_Extract provided_
■ ■ ■
Zidovudine has fallen out of favor for non-pregnant HIV patients due to toxicities. Tenofovir is a generally well-tolerated and widely recommended nucleoside/nucleotide reverse transcriptase inhibitor (NRTI) component of ART that may be suitable for use during pregnancy.

Kathleen Squires and colleagues looked at data submitted to the APR, an international prospective registry established in 1989 that collects voluntary reports from healthcare providers and is designed to detect teratogenic effects (congenital anomalies or birth defects) associated with antiretroviral drug exposure during pregnancy. Because most exposures -- especially in developed countries -- involve multiple antiretroviral agents, the investigators also evaluated congenital anomalies associated with selected commonly used regimens.

Through July 31, 2008, a total of 11,950 prospective instances of pregnancy in HIV positive women taking antiretroviral drugs were reported to the registry. Among these, 1146 cases involved use of tenofovir (FDA-approved in 2001). Some cases were still under investigation and others were lost to follow-up, so the final analysis included 10,471 pregnancies, of which 1056 involved tenofovir exposure. Out of these 10,471 pregnancies, 9948 resulted in live births.

The median age of the women enrolled in the registry was about 28 years overall, and 30 years for those who used tenofovir. Among tenofovir recipients, 64% were black, 17% were Hispanic, and 12% were white. About 20% had advanced immune deficiency with a CD4 count below 200 cells/mm3.
■ ■ ■
_Raw data_
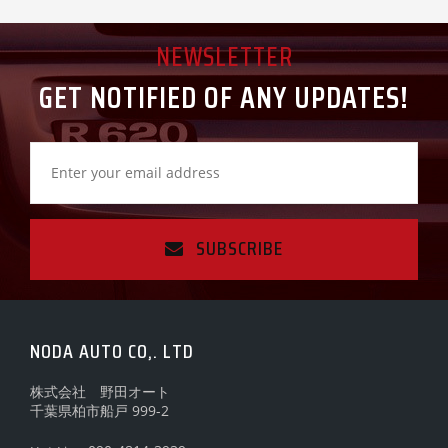
NEWSLETTER
GET NOTIFIED OF ANY UPDATES!
SUBSCRIBE
NODA AUTO CO,. LTD
株式会社 野田オート
千葉県柏市船戸 999-2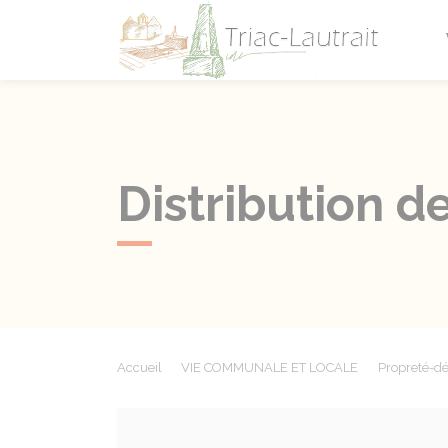
Triac-L
Distribution 
Accueil
VIE COMMUNALE ET LOCALE
Propreté-d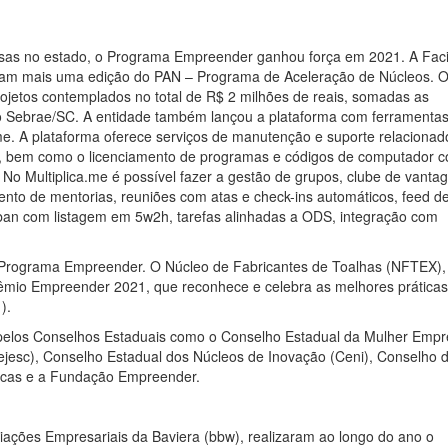
sas no estado, o Programa Empreender ganhou força em 2021. A Fac
aram mais uma edição do PAN – Programa de Aceleração de Núcleos. O 
ojetos contemplados no total de R$ 2 milhões de reais, somadas as
do Sebrae/SC. A entidade também lançou a plataforma com ferramenta
me. A plataforma oferece serviços de manutenção e suporte relacionad
), bem como o licenciamento de programas e códigos de computador 
 No Multiplica.me é possível fazer a gestão de grupos, clube de vanta
to de mentorias, reuniões com atas e check-ins automáticos, feed d
nban com listagem em 5w2h, tarefas alinhadas a ODS, integração com
 Programa Empreender. O Núcleo de Fabricantes de Toalhas (NFTEX),
Prêmio Empreender 2021, que reconhece e celebra as melhores prática
).
 pelos Conselhos Estaduais como o Conselho Estadual da Mulher Empr
esc), Conselho Estadual dos Núcleos de Inovação (Ceni), Conselho 
nicas e a Fundação Empreender.
ciações Empresariais da Baviera (bbw), realizaram ao longo do ano o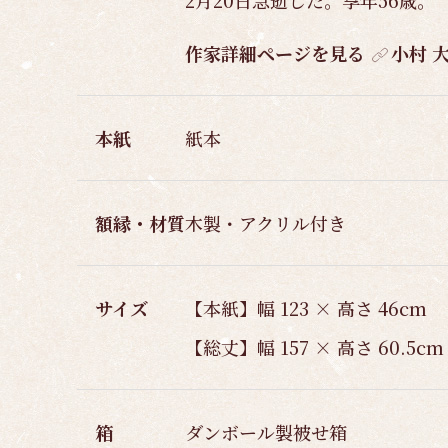
2月20日急逝した。享年56歳。
作家詳細ページを見る
小村 
本紙
紙本
額縁・材質
木製・アクリル付き
サイズ
【本紙】幅 123 × 高さ 46cm
【総丈】幅 157 × 高さ 60.5cm
箱
ダンボール製被せ箱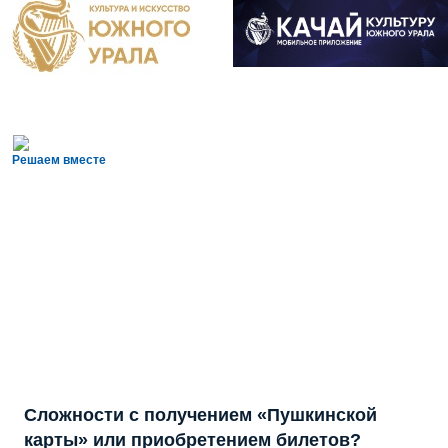
Решаем вместе
Сложности с получением «Пушкинской
карты» или приобретением билетов?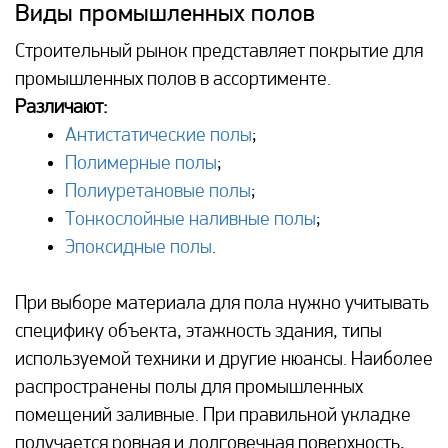
Виды промышленных полов
Строительный рынок представляет покрытие для
промышленных полов в ассортименте.
Различают:
Антистатические полы
;
Полимерные полы
;
Полиуретановые полы
;
Тонкослойные наливные полы
;
Эпоксидные полы
.
При выборе материала для пола нужно учитывать
специфику объекта, этажность здания, типы
используемой техники и другие нюансы. Наиболее
распространены полы для промышленных
помещений заливные. При правильной укладке
получается ровная и долговечная поверхность,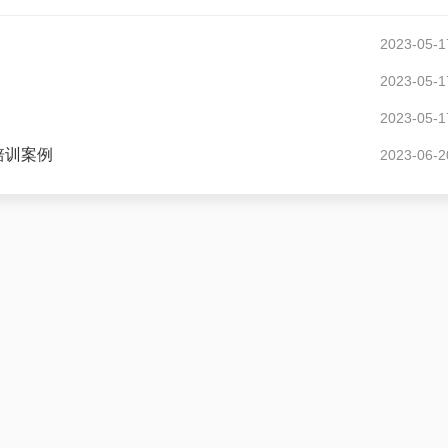
2023-05-1
2023-05-1
2023-05-1
培训案例
2023-06-2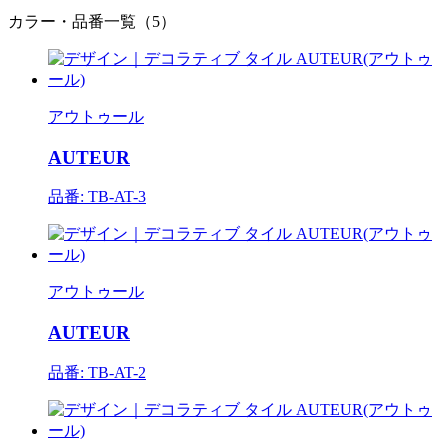
カラー・品番一覧（5）
アウトゥール
AUTEUR
品番: TB-AT-3
アウトゥール
AUTEUR
品番: TB-AT-2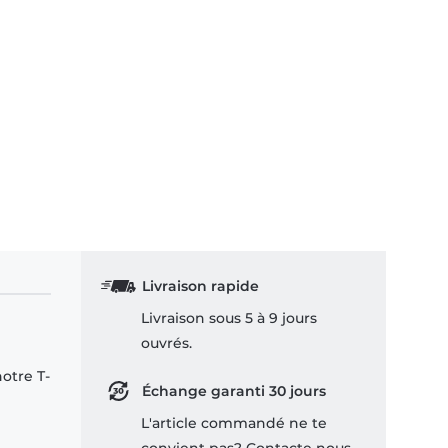
Livraison rapide
Livraison sous 5 à 9 jours
ouvrés.
notre T-
Échange garanti 30 jours
L'article commandé ne te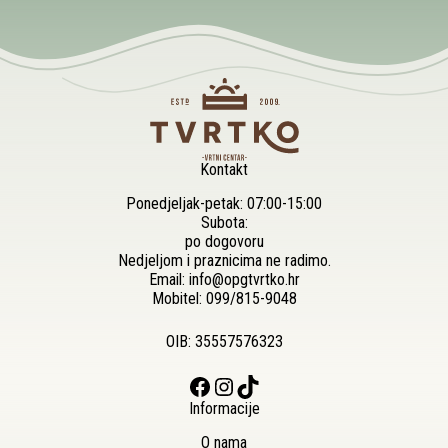
Kontakt
Ponedjeljak-petak: 07:00-15:00
Subota:
po dogovoru
Nedjeljom i praznicima ne radimo.
Email:
info@opgtvrtko.hr
Mobitel:
099/815-9048
OIB: 35557576323
Facebook
Instagram
TikTok
Informacije
O nama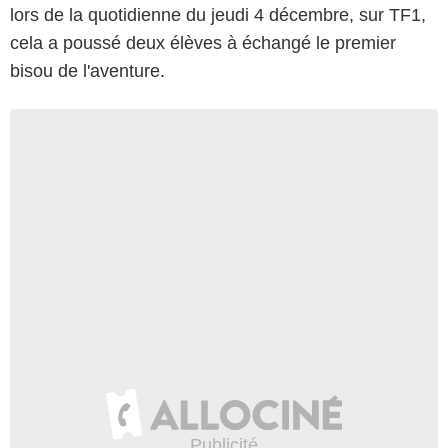
lors de la quotidienne du jeudi 4 décembre, sur TF1,
cela a poussé deux élèves à échangé le premier
bisou de l'aventure.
■ ■ ■
_Exercises_
[A] Write out the passage of the tenofovir pregnancy registry text from "Zidovudine has fallen" to "commonly used regimens.".
[B] Carry on the text about tenofovir use during pregnancy from the point where it stops.
The lines play no part in this work.

_Answers by task_
[A]
Zidovudine has fallen out of favor for non-pregnant HIV patients due to toxicities. Tenofovir is a generally well-tolerated and widely recommended nucleoside/nucleotide reverse transcriptase inhibitor (NRTI) component of ART that may be suitable for use during pregnancy.

Kathleen Squires and colleagues looked at data submitted to the APR, an international prospective registry established in 1989 that collects voluntary reports from healthcare providers and is designed to detect teratogenic effects (congenital anomalies or birth defects) associated with antiretroviral drug exposure during pregnancy. Because most exposures -- especially in developed countries -- involve multiple antiretroviral agents, the investigators also evaluated congenital anomalies associated with selected commonly used regimens.

[B]
The overall prevalence of congenital anomalies in live-born infants with any antiretroviral drug exposure was 2.7% (272 out of 9948 live births).
For exposure during the first trimester -- the most sensitive period for fetal development -- the prevalence was 2.9% (126 out of 4329 live births).
For exposure during the second or third trimester, the prevalence was 2.6% (145 out of 5618 live births).
These rates are comparable to those for infants born to HIV negative mothers, according to the Centers for Disease Control and Prevention (CDC) population-based birth defects surveillance system (2.7% among live births during 1989-2003).
The prevalence of congenital anomalies among infants with first trimester exposure to any tenofovir-containing regimen was 2.3% (14 of 606 live births).
Among infants with second or third trimester exposure to tenofovir, the prevalence was 1.5% (5 of 336 live births).
None of the 5 infants born to HIV monoinfected (i.e., without viral hepatitis) women using tenofovir plus emtricitabine (Emtriva) plus efavirenz (Sustiva) -- the 3 drugs in the Atripla coformulation -- had congenital anomalies, although efavirenz is considered contraindicated due to birth defects observed in animal studies and in humans.
Among infants exposed to tenofovir plus emtricitabine (the 2 drugs in the Truvada coformulation) plus any third drug other than efavirenz, the congenital anomaly prevalence was 2.2% (7 out of 321 live births).
Among infants born to women taking any other tenofovir-containing regimen, the rate was 1.4% (8 out of 556 live births).
In addition, no anomalies were reported among women exposed to tenofovir during pregnancy who had spontaneous abortions (miscarriages), induced abortions, or stillbirths.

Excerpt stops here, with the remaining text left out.